Thursday, 14 November 2013 00:22 -     - {{hitsCtrl.values.hits}}

Port of Spain: Trinidad and Tobago’s Prime Minister Kamla Persad-Bissessar will not be attending the Commonwealth Heads of Government Meeting (CHOGM) in Sri Lanka this week due to her busy schedule, her office has announced. The Prime Minister’s office has insisted that she was not boycotting the meeting. Originally, Persad-Bissessar has planned to lead the delegation to the CHOGM after an official visit to China. According to the Prime Minister’s spokesman, Francis Joseph, the trip to China last week was cancelled by mutual agreement of T&T and China.

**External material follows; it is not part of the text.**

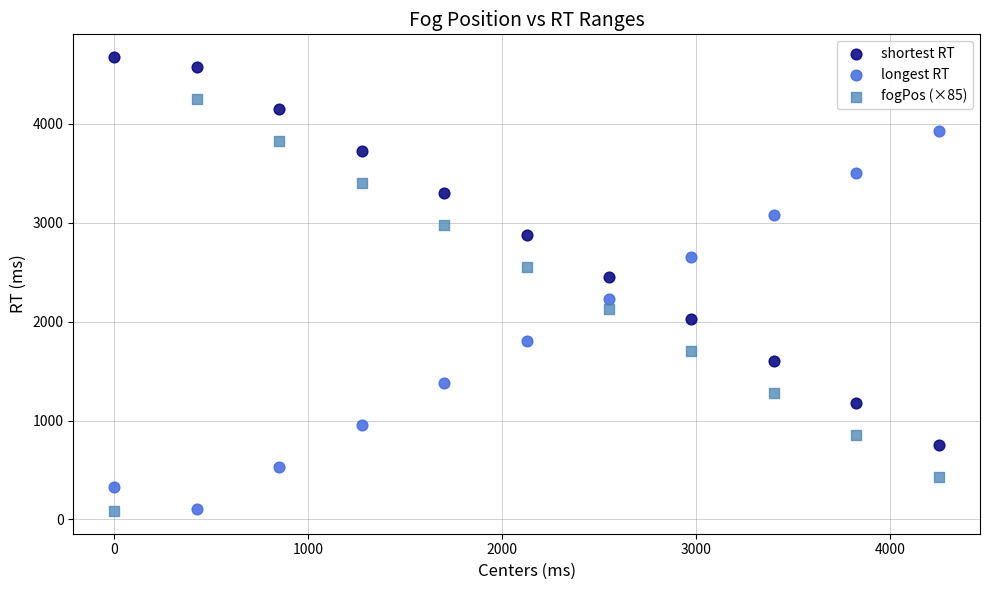

Across all data points, what is the range of X values (max minus min)?

4250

Both countries are looking to reschedule the trip next year, the spokesman has said. “The reason for not going to CHOGM is because of matters she has to deal with in Trinidad,” the Spokesman has told the Trinidad & Tobago Guardian. When asked whether Persad-Bissessar was boycotting CHOGM to draw attention to Sri Lanka’s human rights record, the Spokesman has said that it was not. “I have not been told of any boycott by the PM. I am aware that other countries are doing that but that is not the case with Mrs. Persad-Bissessar,” the PM’s Spokesman has said. According to official government sources back-to-back local government elections and by-election have prevented her attendance. In the absence of the PM, the T&T Minister of Foreign Affairs Winston Dookeran will be attending the Commonwealth meeting that is set to Commence on Friday in Colombo. Dookeran will be joined by the Permanent Secretary in the Office of the Prime Minister, Reynold Cooper, who is already in Colombo attending the Commonwealth Business Forum. In an e-mailed response to questions submitted by the T&T Guardian, the Prime Minister’s special adviser Shem Baldeosingh has said there could be no inference of a boycott because T&T was being represented by its Foreign Minister. He has said that President of Sri Lanka and the Commonwealth Secretary General were informed of the Prime Minister’s inability to travel to Colombo to attend the meeting. Canadian Prime Minister Stephen Harper, Indian Prime Minister Manmohan Singh and Mauritius Navin Chandra Ramgoolam have decided to boycott the Commonwealth Summit in Sri Lanka citing the country’s poor human right record as the reason.